2005 HSR&D National Meeting Abstract
3066 — Beliefs and Knowledge about the C&P Process Influence Symptoms at the Time of the PTSD C&P Exam
Spoont MR (CCDOR)
Sayer NA (CCDOR)
Nelson DB (CCDOR)
Clothier B (CCDOR)
Murdoch M (CCDOR)
Nelson S (CCDOR)
The compensation and pension (C&P) claims process for posttraumatic stress disorder (PTSD) is important to veterans, and many experience the process as stressful. We were interested in understanding the impact of the process on claimants, and to what extent beliefs and knowledge about the process contributed to claimants’ clinical status.
We used a within-subject prospective design to look at the impact of beliefs and knowledge about the C&P process on physical and psychiatric symptoms and disability level in 108 veterans who filed original PTSD C&P claims in the Upper Midwest.
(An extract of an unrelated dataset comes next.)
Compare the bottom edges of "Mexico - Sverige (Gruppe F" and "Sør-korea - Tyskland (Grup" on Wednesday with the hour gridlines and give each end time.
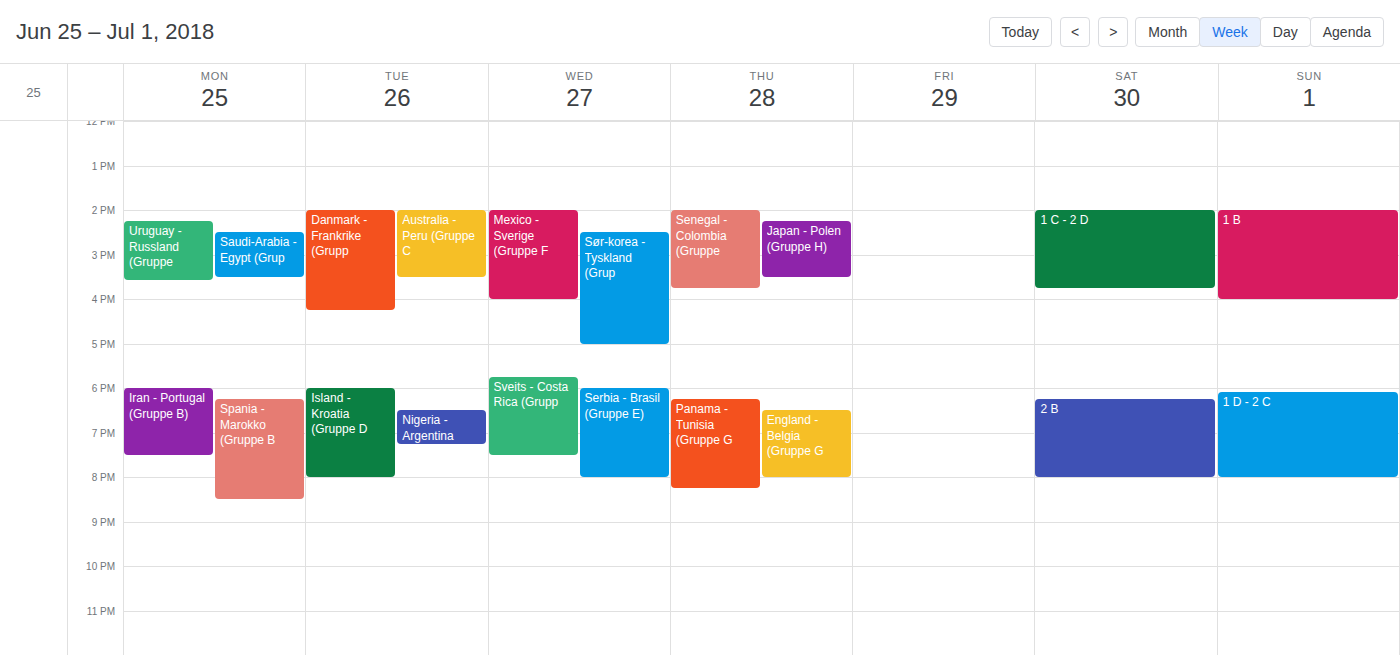
"Mexico - Sverige (Gruppe F": 4:00 PM, exactly on the 4 PM line. "Sør-korea - Tyskland (Grup": 5:00 PM, exactly on the 5 PM line.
Symptoms and disability level were assessed by questionnaires immediately following claim submission and within 24 hrs before the disability examination. Multiple regression analyses were used to predict the relative impact of beliefs and knowledge on symptoms and disability at the time of the examination while controlling for significant demographic variables and baseline values.
PTSD and depression symptoms, physical complaints and disability level all increased immediately preceding the C&P examination relative to levels at the time of claim submission. Negative expectations significantly contributed to exam-related PTSD and depression symptoms. Felt importance of the obtaining service connection (SC) contributed to exam-related physical symptoms. Overall disability level at the time of the exam was influenced by negative expectations, felt importance of obtaining SC, and knowledge about the process. Demographic variables related to exam-related worsening were income, education and employment status.
Psychiatric and physical symptoms and overall disability level are exacerbated by participation in the PTSD disability examination process. The degree of exacerbation is influenced by beliefs and knowledge about the disability claims process. Understanding the impact of beliefs about the claims process on symptom severity may help both disability examiners in their understanding of claimants’ presentations, and treating clinicians who may need to provide added support to veteran claimants at this crucial juncture in the claims process.
These findings may help the development of appropriate interventions to improve the claims process and to assist veterans with PTSD who file disability claims.